Okay, so here it is. Some time ago, after a court ruling striking down Indiana's attempts to legally define marriage as between one man and one woman, making homosexual marriage no longer illegal in the state of Indiana, I was taking a walk. That very day. And that walk took me by the courthouse that day, where two men were exercising their new-found freedom to marry, right there on the lawn. I didn't stop, but I had ample time to observe what was happening. They were holding hands, swaying back and forth with each other, looking around at their loved ones. And just as I turned the corner, they kissed.
They kissed right in front of me.
And immediately, I wondered what they thought they knew about love. I wondered what it was that they saw in one another that told them this was love. Before I could even finish the thought, I wondered what it was that any of us think we know about love. In less than a blink of an eye, because one man kissed another man right in front of me, I understood how broken our human love is. I understood that our best is not even a flicker of God's least.
I think more than any other thing - more than power, more than wisdom, more than righteousness, or even being 'right' - I think love is the thing we spend our whole lives trying to comprehend, trying to understand, trying to experience, and it's nothing - nothing - compared to the love of God. We just don't even come close. We just can't even come close.
I know because there are these brief fleeting moments in my life where I actually feel the love of God, and it's overwhelming. My hope is that you know that, too.

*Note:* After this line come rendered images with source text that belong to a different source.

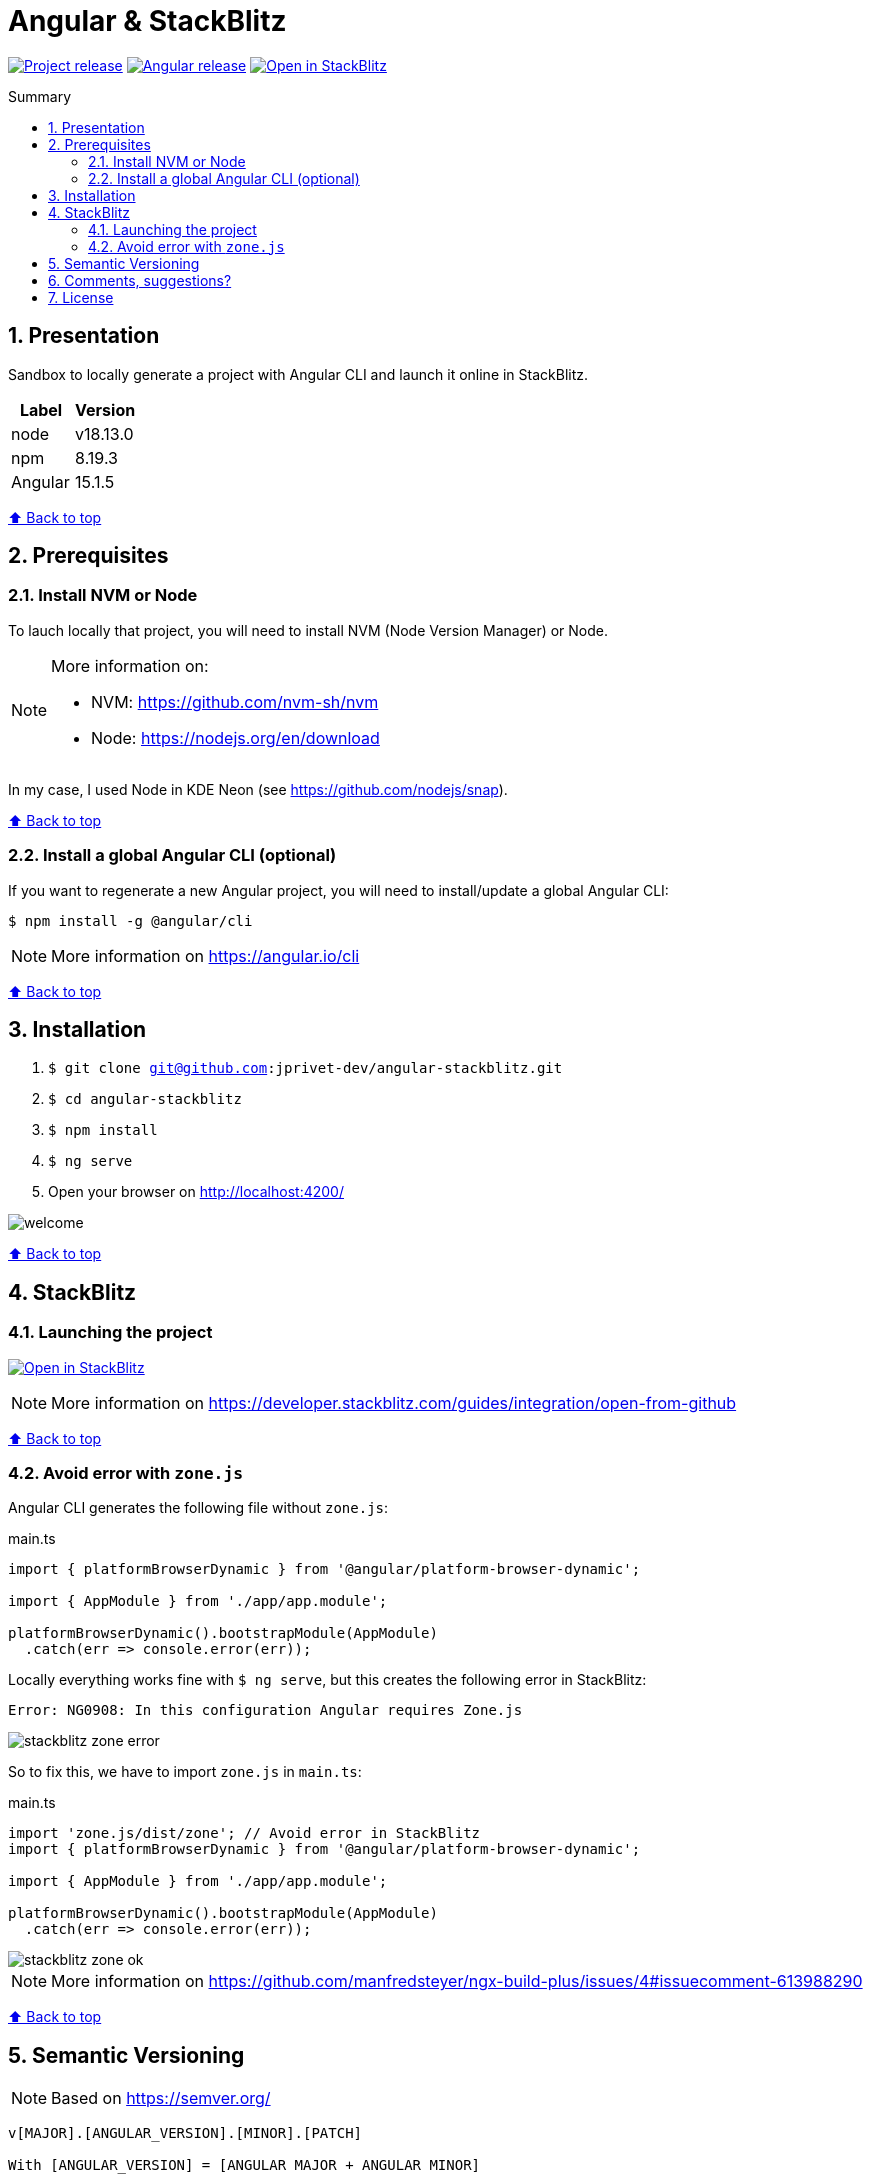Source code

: :toc: macro
:toc-title: Summary
:toclevels: 3
:numbered:

ifndef::env-github[:icons: font]
ifdef::env-github[]
:status:
:outfilesuffix: .adoc
:caution-caption: :fire:
:important-caption: :exclamation:
:note-caption: :paperclip:
:tip-caption: :bulb:
:warning-caption: :warning:
endif::[]

:back_to_top_target: top-target
:back_to_top_label: ⬆ Back to top
:back_to_top: <<{back_to_top_target},{back_to_top_label}>>

:main_title: Angular & StackBlitz
:git_project: angular-stackblitz
:git_username: jprivet-dev
:git_url: https://github.com/{git_username}/{git_project}
:git_clone_ssh: git@github.com:{git_username}/{git_project}.git
:stackblitz_from_github: https://stackblitz.com/github/{git_username}/{git_project}/tree/main

// Releases
:project_release: v1.1501.0.1
:node_release: v18.13.0
:npm_release: 8.19.3
:angular_release: 15.1.5

[#{back_to_top_target}]
= {main_title}

image:https://badgen.net/badge/release/{project_release}/blue[Project release,link={git_url}/releases/tag/{project_release}]
image:https://badgen.net/badge/angular/{angular_release}/d93630[Angular release,link=https://github.com/angular/angular/releases/tag/{angular_release}]
image:https://developer.stackblitz.com/img/open_in_stackblitz_small.svg[Open in StackBlitz,link={stackblitz_from_github}]

toc::[]

== Presentation

Sandbox to locally generate a project with Angular CLI and launch it online in StackBlitz.

|===
| Label | Version

| node | {node_release}
| npm | {npm_release}
| Angular | {angular_release}
|===

{back_to_top}

== Prerequisites

=== Install NVM or Node

To lauch locally that project, you will need to install NVM (Node Version Manager) or Node.

[NOTE]
====
More information on:

* NVM: https://github.com/nvm-sh/nvm
* Node: https://nodejs.org/en/download
====

In my case, I used Node in KDE Neon (see https://github.com/nodejs/snap).

{back_to_top}

=== Install a global Angular CLI (optional)

If you want to regenerate a new Angular project, you will need to install/update a global Angular CLI:

```
$ npm install -g @angular/cli
```

NOTE: More information on https://angular.io/cli

{back_to_top}

== Installation

. `$ git clone {git_clone_ssh}`
. `$ cd {git_project}`
. `$ npm install`
. `$ ng serve`
. Open your browser on http://localhost:4200/

image::doc/welcome.png[]

{back_to_top}

== StackBlitz

=== Launching the project

image:https://developer.stackblitz.com/img/open_in_stackblitz.svg[Open in StackBlitz,link={stackblitz_from_github}]

NOTE: More information on https://developer.stackblitz.com/guides/integration/open-from-github

{back_to_top}

=== Avoid error with `zone.js`

Angular CLI generates the following file without `zone.js`:

.main.ts
```typescript
import { platformBrowserDynamic } from '@angular/platform-browser-dynamic';

import { AppModule } from './app/app.module';

platformBrowserDynamic().bootstrapModule(AppModule)
  .catch(err => console.error(err));
```

Locally everything works fine with `$ ng serve`, but this creates the following error in StackBlitz:

```
Error: NG0908: In this configuration Angular requires Zone.js
```

image::doc/stackblitz-zone-error.png[]

So to fix this, we have to import `zone.js` in `main.ts`:

.main.ts
```typescript
import 'zone.js/dist/zone'; // Avoid error in StackBlitz
import { platformBrowserDynamic } from '@angular/platform-browser-dynamic';

import { AppModule } from './app/app.module';

platformBrowserDynamic().bootstrapModule(AppModule)
  .catch(err => console.error(err));
```

image::doc/stackblitz-zone-ok.png[]

NOTE: More information on https://github.com/manfredsteyer/ngx-build-plus/issues/4#issuecomment-613988290

{back_to_top}

== Semantic Versioning

NOTE: Based on https://semver.org/

```
v[MAJOR].[ANGULAR_VERSION].[MINOR].[PATCH]

With [ANGULAR_VERSION] = [ANGULAR MAJOR + ANGULAR MINOR]
```

Example, with `v1` of this repository with `Angular 15.1.6`:

```
v1.1501.0.0
```

{back_to_top}

== Comments, suggestions?

Feel free to make comments/suggestions to me in the {git_url}/issues[Git issues section].

{back_to_top}

== License

"{main_title}" is released under the {git_url}/blob/main/LICENSE[*MIT License*]

---

{back_to_top}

Maybe we come close in our closest relationships, but we're never close enough. The one you love brings you flowers, and it's beautiful. But the One who loves you painted the sunrise this morning, just for you. The one you love holds you close, but the One who loves you hold you in the palm of His hand. The one you love lets you cry on his shoulder, but the One who loves you collects your tears. There's just no comparison.
I've been known to say that you just can't hate a broken man; you can't hold his brokenness against him. Not in a fallen world like this one. And that holds true here, too. A lot of Christians look at homosexuality and think that's such a perverted love. And it is. But perverted is only a synonym for broken, and we are all broken. (And we have so many better things to do with our lives than hate.)
At that moment, everything I ever thought about homosexuality, all the eloquent waxing I had ever done, all the philosophical battling I'd ever undertaken, all the time I'd spent talking to God in an attempt to understand, it all faded. I found I could do nothing but grieve over our broken love - all our broken love; gay, straight, broken love - and I was stilled in awe at Love Itself. We think we're supposed to teach God's Word to a broken world, and we are, but more often than that, this broken world teaches us God's Word.
I'm still grieving. Homosexuality makes me grieve. It makes me grieve because I look at men and women engaged in the lifestyle who are missing God's best for them, His original plan of what makes a man or a woman most complete here. But I grieve, too, because in so many ways, by my own sin, I am missing God's best for me. Maybe not in the context of marriage, but in so many ways.
And I grieve because this longing inside me for True Love aches, and I recognize how short our best attempts fall. I realize that in our fallen world, it's not you or me that's most broken. It's Love. It's.... And I long for the day when Love wins.
Because Love does win. I promise you that. He promises you that.